Uciekał motocyklem przed policją. Doprowadził funkcjonariuszy do posesji, na której czekała na nich niespodzianka
Pewien śmiałek z Hrubieszowa zapewnił funkcjonariuszom lokalnej policji sporo atrakcji. Nie tylko uciekał przed nimi po oblodzonej drodze, ale również doprowadził ich do posesji, na której czekała na nich niemała niespodzianka.
Jak informuje hrubieszowska policja, 18-letni motocyklista nie zatrzymał się do kontroli drogowej i zaczął uciekać. Policjanci ruszyli w pościg, który przeniósł się na obwodnicę, a mężczyzna nie zamierzał zwalniać. Zatrzymały go dopiero prawa fizyki po tym, jak stracił panowanie nad motocyklem i upadł na poboczu.

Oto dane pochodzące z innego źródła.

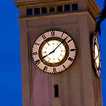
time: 8:07
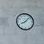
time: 8:07
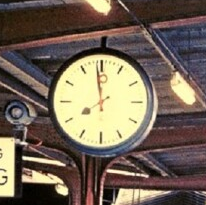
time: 7:58
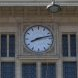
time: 8:12
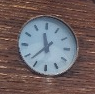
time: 11:37
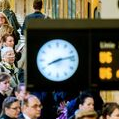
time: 8:12
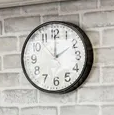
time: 2:00
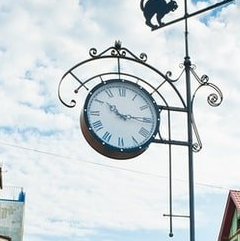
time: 10:14
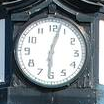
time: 6:03
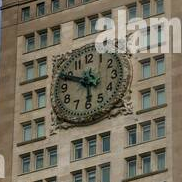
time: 5:49
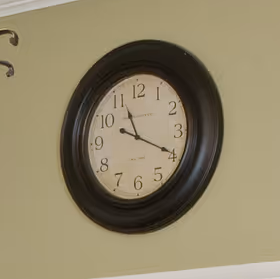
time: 11:19
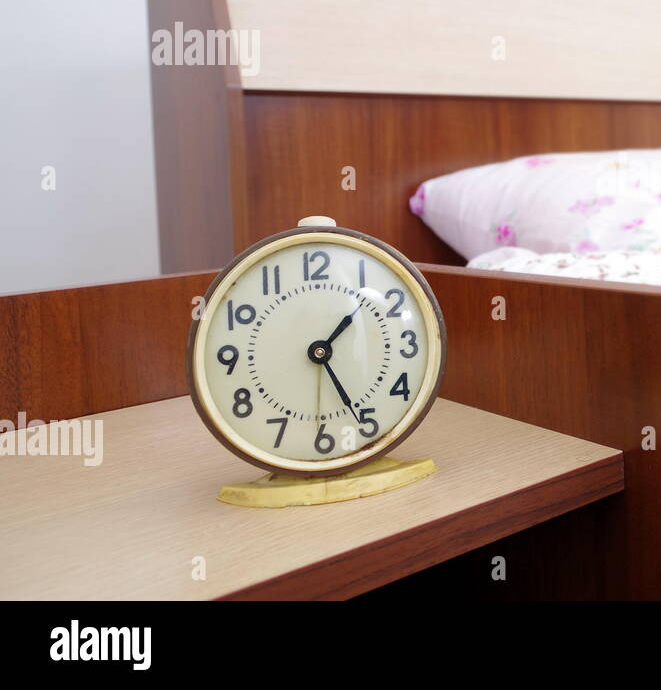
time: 1:25
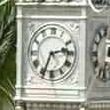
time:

Policjanci zatrzymali śmiałka i w toku kontroli okazało się, że nie ma on uprawnień do kierowania motocyklami. Zatrzymano jego prawo jazdy kat. B oraz dowód rejestracyjny motocykla. Pobrano od niego również krew do badań na zawartość alkoholu i narkotyków. Pewnie na tym sprawa by się skończyła, ale funkcjonariusze postanowili udać się w miejsce zamieszkania mężczyzny.
Na posesji 18-latka policjanci odkryli skradzionego Volkswagena. Młodociany amator mocnych wrażeń odpowie więc za niezatrzymanie się od kontroli, ucieczkę wraz ze wszystkimi jej konsekwencjami oraz zapewne zostaną mu postawione zarzuty związane ze "zgniłym jabłkiem" znajdującym się na jego posesji.